WORK TO BE COMPLETED:
Could you show each line of the records that contains the word "LIST"?

——————

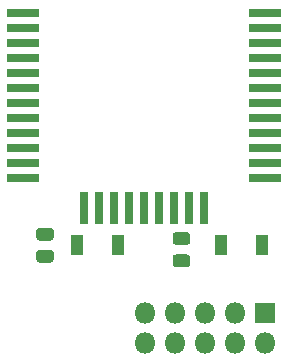
<source format=gbr>
%TF.GenerationSoftware,KiCad,Pcbnew,(5.1.6)-1*%
%TF.CreationDate,2020-10-31T14:58:00+02:00*%
%TF.ProjectId,zigbee-raspberry-module,7a696762-6565-42d7-9261-737062657272,rev?*%
%TF.SameCoordinates,Original*%
%TF.FileFunction,Soldermask,Top*%
%TF.FilePolarity,Negative*%
%FSLAX46Y46*%
G04 Gerber Fmt 4.6, Leading zero omitted, Abs format (unit mm)*
G04 Created by KiCad (PCBNEW (5.1.6)-1) date 2020-10-31 14:58:00*
%MOMM*%
%LPD*%
G01*
G04 APERTURE LIST*
%ADD10O,1.800000X1.800000*%
%ADD11R,1.800000X1.800000*%
%ADD12R,2.700000X0.800000*%
%ADD13R,0.800000X2.700000*%
%ADD14R,1.000000X1.800000*%
G04 APERTURE END LIST*
%TO.C,C1*%
G36*
G01*
X150140750Y-103016000D02*
X151103250Y-103016000D01*
G75*
G02*
X151372000Y-103284750I0J-268750D01*
G01*
X151372000Y-103822250D01*
G75*
G02*
X151103250Y-104091000I-268750J0D01*
G01*
X150140750Y-104091000D01*
G75*
G02*
X149872000Y-103822250I0J268750D01*
G01*
X149872000Y-103284750D01*
G75*
G02*
X150140750Y-103016000I268750J0D01*
G01*
G37*
G36*
G01*
X150140750Y-101141000D02*
X151103250Y-101141000D01*
G75*
G02*
X151372000Y-101409750I0J-268750D01*
G01*
X151372000Y-101947250D01*
G75*
G02*
X151103250Y-102216000I-268750J0D01*
G01*
X150140750Y-102216000D01*
G75*
G02*
X149872000Y-101947250I0J268750D01*
G01*
X149872000Y-101409750D01*
G75*
G02*
X150140750Y-101141000I268750J0D01*
G01*
G37*
%TD*%
D10*
%TO.C,J1*%
X147574000Y-110490000D03*
X147574000Y-107950000D03*
X150114000Y-110490000D03*
X150114000Y-107950000D03*
X152654000Y-110490000D03*
X152654000Y-107950000D03*
X155194000Y-110490000D03*
X155194000Y-107950000D03*
X157734000Y-110490000D03*
D11*
X157734000Y-107950000D03*
%TD*%
D12*
%TO.C,U1*%
X137190000Y-96560001D03*
X157690000Y-96560001D03*
D13*
X147440000Y-99100001D03*
D12*
X137190000Y-95290001D03*
X137190000Y-94020001D03*
X137190000Y-92750001D03*
X137190000Y-91480001D03*
X137190000Y-90210001D03*
X137190000Y-88940001D03*
X137190000Y-87670001D03*
X137190000Y-86400001D03*
X137190000Y-85130001D03*
X137190000Y-83860001D03*
X137190000Y-82590001D03*
X157690000Y-95290001D03*
X157690000Y-94020001D03*
X157690000Y-92750001D03*
X157690000Y-91480001D03*
X157690000Y-90210001D03*
X157690000Y-88940001D03*
X157690000Y-87670001D03*
X157690000Y-86400001D03*
X157690000Y-85130001D03*
X157690000Y-83860001D03*
X157690000Y-82590001D03*
D13*
X148710000Y-99100001D03*
X149980000Y-99100001D03*
X151250000Y-99100001D03*
X152520000Y-99100001D03*
X146170000Y-99100001D03*
X144900000Y-99100001D03*
X143630000Y-99100001D03*
X142360000Y-99100001D03*
%TD*%
D14*
%TO.C,RESET*%
X145210000Y-102235000D03*
X141810000Y-102235000D03*
%TD*%
%TO.C,FLASH*%
X154002000Y-102235000D03*
X157402000Y-102235000D03*
%TD*%
%TO.C,R1*%
G36*
G01*
X138583750Y-102635000D02*
X139546250Y-102635000D01*
G75*
G02*
X139815000Y-102903750I0J-268750D01*
G01*
X139815000Y-103441250D01*
G75*
G02*
X139546250Y-103710000I-268750J0D01*
G01*
X138583750Y-103710000D01*
G75*
G02*
X138315000Y-103441250I0J268750D01*
G01*
X138315000Y-102903750D01*
G75*
G02*
X138583750Y-102635000I268750J0D01*
G01*
G37*
G36*
G01*
X138583750Y-100760000D02*
X139546250Y-100760000D01*
G75*
G02*
X139815000Y-101028750I0J-268750D01*
G01*
X139815000Y-101566250D01*
G75*
G02*
X139546250Y-101835000I-268750J0D01*
G01*
X138583750Y-101835000D01*
G75*
G02*
X138315000Y-101566250I0J268750D01*
G01*
X138315000Y-101028750D01*
G75*
G02*
X138583750Y-100760000I268750J0D01*
G01*
G37*
%TD*%
M02*

</source>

——————

ANSWER FOR THE TASK:
G04 APERTURE LIST*
G04 APERTURE END LIST*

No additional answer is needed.